Back in March, I posted a what-if about Derek & The Dominos’ Layla album had been a double disc expanded edition with the best of the off cuts from the first and second album sessions, with a couple of bonus’ thrown in for good measure. Derek & The Dominos only released the one album during their short life time, but a second album did come out early 1973. This was not the fabled second studio album though, even though the tapes from the 1971 sessions had occasionally been dusted down and listened to up until 1974, when Clapton released his sophomore solo album. This was the live album ‘In Concert’. After completing the Layla seasons, the band went on a tour of the USA with support coming from Toe Fat and a relative unknown by the name of Elton John. Bobby Whitlock, the band’s keyboardist, has said that like the album sessions that preceded it, there were a good number of drugs being consumed during the tour. Elton John noted though that this did not affect their performance whilst on stage, where he would watch from the sidelines to see what they were doing, especially Whitlock.
The band played a number of shows on the 23rd and 24th October at the Fillmore East in New York City. All of these shows were recorded (supposedly without the band’s knowledge) and as it would turn out, these are the only record of the band live that is not an audience recording/bootleg. After playing the Layla album to death, I was surprised to find that there was a live album. In the pre-internet age, it was not easy to find out about artists discographies. You had to hope that your local record shop had it in stock. This album also received heavy rotation on my CD player even though I would eventually replace it, along with the Layla CD with original pressings of the vinyl. These early CDs were notorious for that lack of care and attention that record companies had taken with their back catalogues, and would release a version from whatever master tapes they had lying around. I remember the amount of hiss on some of the Cream CDs from the time had the same problem, especially when it came to Fresh Cream (nice clean sound) and Disraeli Gears (sounded like it had been recorded with Dolby on and then transferred via five tape machines to attain maximum hiss. If you listened carefully, you could hear some music in there somewhere).
What surprised me about ‘In Concert’ was the lack of Layla. Was it down to the fact that Duane Allman, so instrumental in the sessions for the parent album only joined them for a couple of shows on the tour and this was not one of them. Without that second guitar player, would the song have worked in a live setting? What was a surprise was hearing songs that were not on Layla. These included Got To Get Better In A Little While (destined to be recorded during the second album sessions) and Roll It Over (the B-side of the band’s withdrawn first single). Having only released one album, the band were reliant on playing songs from Clapton’s back catalogue including songs that he had played during his days with The Powerhouse, Cream, Blind Faith and his first solo album.

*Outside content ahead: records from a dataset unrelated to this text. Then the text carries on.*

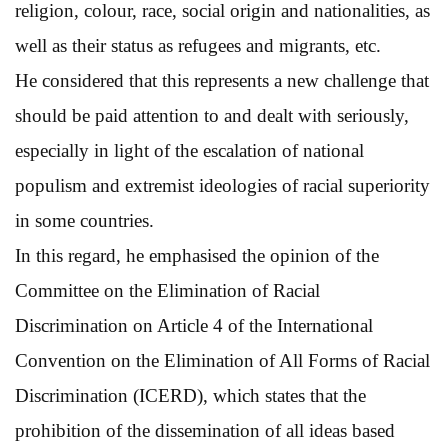
religion, colour, race, social origin and nationalities, as
well as their status as refugees and migrants, etc.
He considered that this represents a new challenge that
should be paid attention to and dealt with seriously,
especially in light of the escalation of national
populism and extremist ideologies of racial superiority
in some countries.
In this regard, he emphasised the opinion of the
Committee on the Elimination of Racial
Discrimination on Article 4 of the International
Convention on the Elimination of All Forms of Racial
Discrimination (ICERD), which states that the
prohibition of the dissemination of all ideas based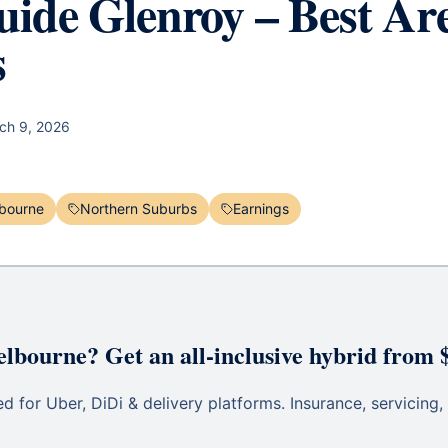
ide Glenroy – Best Ar
s
ch 9, 2026
bourne
Northern Suburbs
Earnings
elbourne? Get an all-inclusive hybrid from 
 for Uber, DiDi & delivery platforms. Insurance, servicing, 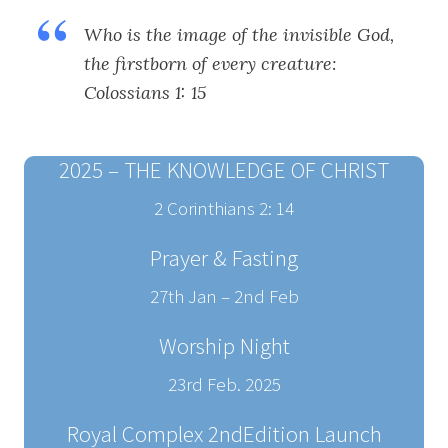
Who is the image of the invisible God,
the firstborn of every creature:
Colossians 1: 15
2025 – THE KNOWLEDGE OF CHRIST
2 Corinthians 2: 14
Prayer & Fasting
27th Jan – 2nd Feb
Worship Night
23rd Feb. 2025
Royal Complex 2ndEdition Launch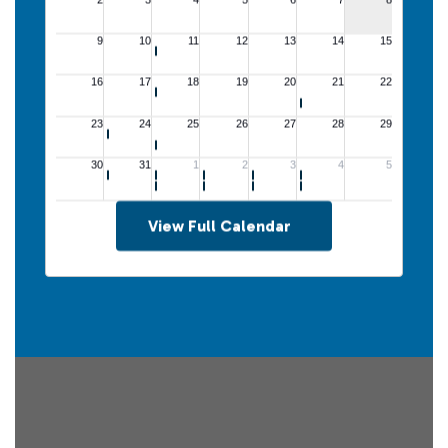
View Full Calendar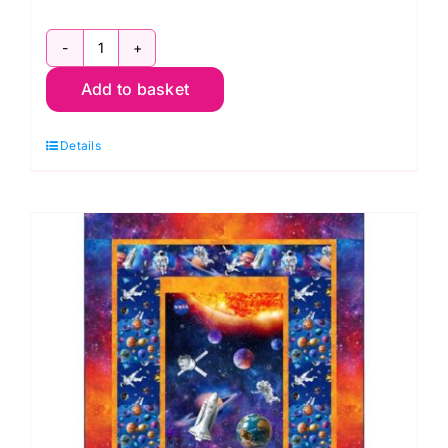
E.T.
Add to basket
Phone
Home:
Details
Licensed
Fabric:
Universal
Pictures
2958-
02
quantity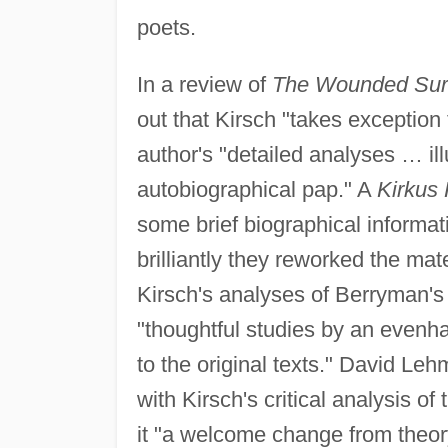
poets.
In a review of
The Wounded Su
out that Kirsch "takes exception
author's "detailed analyses … il
autobiographical pap." A
Kirkus
some brief biographical informat
brilliantly they reworked the mat
Kirsch's analyses of Berryman's
"thoughtful studies by an evenha
to the original texts." David Leh
with Kirsch's critical analysis o
it "a welcome change from theo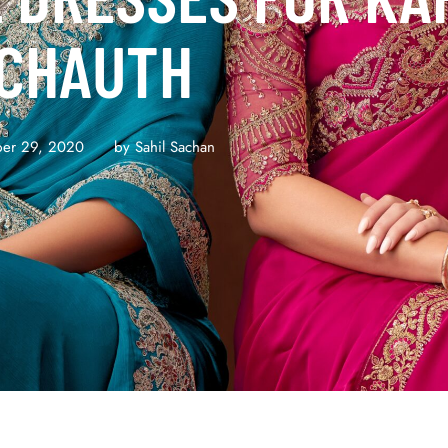
CHAUTH
er 29, 2020
by 
Sahil Sachan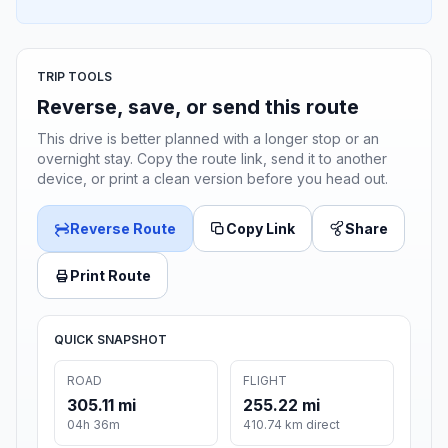
TRIP TOOLS
Reverse, save, or send this route
This drive is better planned with a longer stop or an
overnight stay. Copy the route link, send it to another
device, or print a clean version before you head out.
Reverse Route
Copy Link
Share
Print Route
QUICK SNAPSHOT
ROAD
FLIGHT
305.11 mi
255.22 mi
04h 36m
410.74 km direct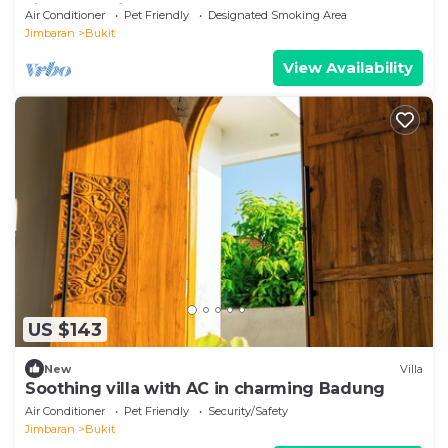
Jimbaran View GWK
Air Conditioner
Pet Friendly
Designated Smoking Area
Jimbaran
Bukit
View Availability
US $143
New
Villa
Soothing villa with AC in charming Badung
Air Conditioner
Pet Friendly
Security/Safety
Jimbaran
Bukit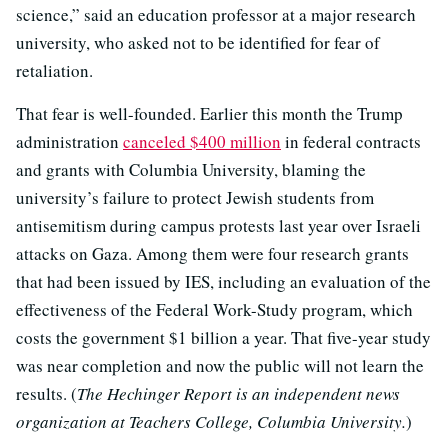
science,” said an education professor at a major research
university, who asked not to be identified for fear of
retaliation.
That fear is well-founded. Earlier this month the Trump
administration
canceled $400 million
in federal contracts
and grants with Columbia University, blaming the
university’s failure to protect Jewish students from
antisemitism during campus protests last year over Israeli
attacks on Gaza. Among them were four research grants
that had been issued by IES, including an evaluation of the
effectiveness of the Federal Work-Study program, which
costs the government $1 billion a year. That five-year study
was near completion and now the public will not learn the
results. (
The Hechinger Report is an independent news
organization at Teachers College, Columbia University.
)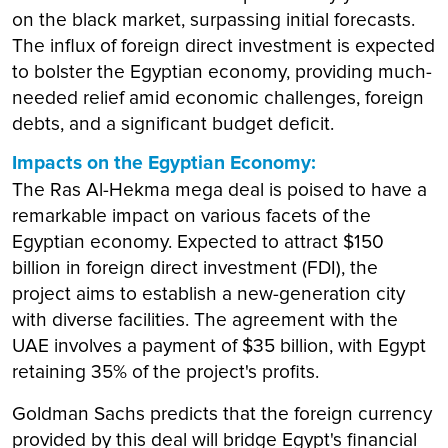
on the black market, surpassing initial forecasts.
The influx of foreign direct investment is expected
to bolster the Egyptian economy, providing much-
needed relief amid economic challenges, foreign
debts, and a significant budget deficit.
Impacts on the Egyptian Economy:
The Ras Al-Hekma mega deal is poised to have a
remarkable impact on various facets of the
Egyptian economy. Expected to attract $150
billion in foreign direct investment (FDI), the
project aims to establish a new-generation city
with diverse facilities. The agreement with the
UAE involves a payment of $35 billion, with Egypt
retaining 35% of the project's profits.
Goldman Sachs predicts that the foreign currency
provided by this deal will bridge Egypt's financial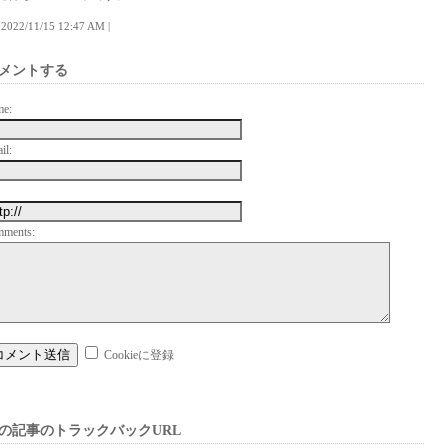
 | 2022/11/15 12:47 AM |
メントする
me:
il:
mments:
Cookieに登録
の記事のトラックバックURL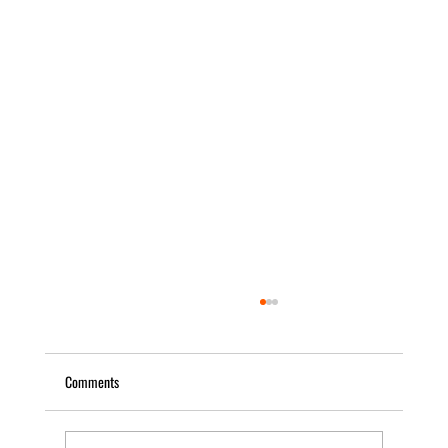
Comments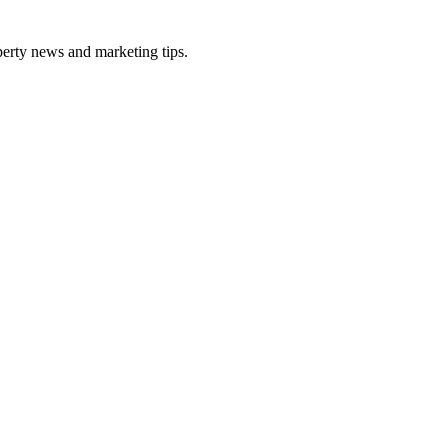
perty news and marketing tips.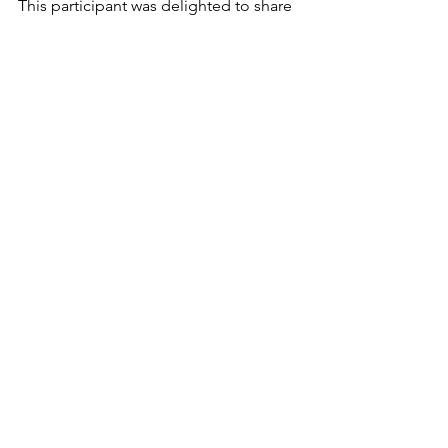
This participant was delighted to share 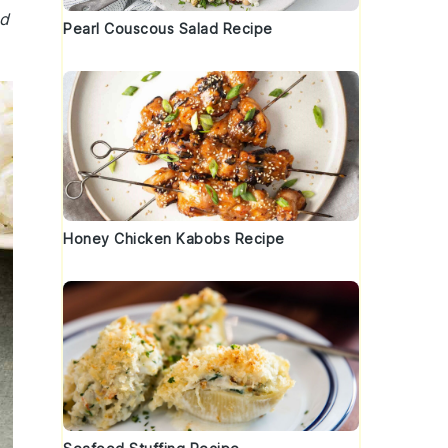
nd
Pearl Couscous Salad Recipe
Honey Chicken Kabobs Recipe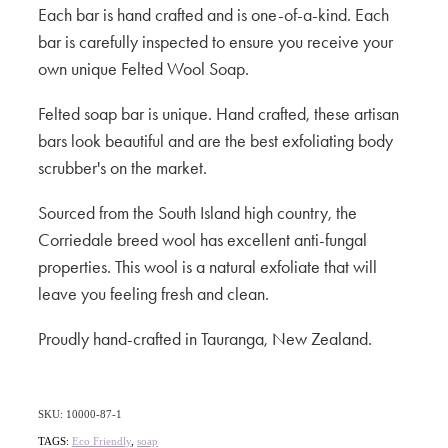
Each bar is hand crafted and is one-of-a-kind. Each
bar is carefully inspected to ensure you receive your
own unique Felted Wool Soap.
Felted soap bar is unique. Hand crafted, these artisan
bars look beautiful and are the best exfoliating body
scrubber's on the market.
Sourced from the South Island high country, the
Corriedale breed wool has excellent anti-fungal
properties. This wool is a natural exfoliate that will
leave you feeling fresh and clean.
Proudly hand-crafted in Tauranga, New Zealand.
SKU: 10000-87-1
TAGS:
Eco Friendly
,
soap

Due to the constraints of the vinyl LP, there were a number of songs that were recorded but not released. Some of these would appear later on 1988’s Crossroads boxset and 1994’s ‘Live at the Fillmore’. Having liked the ‘In Concert’ album so much, I thought it was time to put together an extended live album for the band using all of these sources. This did leave me a little short on the second CD but with the release of the 40th Anniversary boxset, there was a live bonus in the complete set of songs that the band had played on The Johnny Cash Show; the only television performance the band made. All four songs recorded for the show (even though only two were broadcast) have been included at the end as bonus tracks.
- Why Does Love Got To Be So Bad?
- Got To Get Better In A Little While
- Nobody Knows You When You’re Down & Out
- Roll It Over
- Key To The Highway
- Tell The Truth
- Blues Power
- Have You Ever Loved A Woman
- Bottle Of Red Wine
- Little Wing
- Presence Of The Lord
- Let It Rain
- It’s Too Late (Johnny Cash Show)
- Got To Get Better In A Little While (Johnny Cash Show)
- Matchbox (Johnny Cash Show)
- Blues Power (Johnny Cash Show)
The front cover is similar in design to the Layla Expanded Edition from March, but instead of a black background, I went for red. The photos are taken from the Live at the Fillmore front cover, with an added picture of Clapton playing to cover over the credits on the original release.
A Spotify playlist could not be produced due to one or more songs not being available on that platform.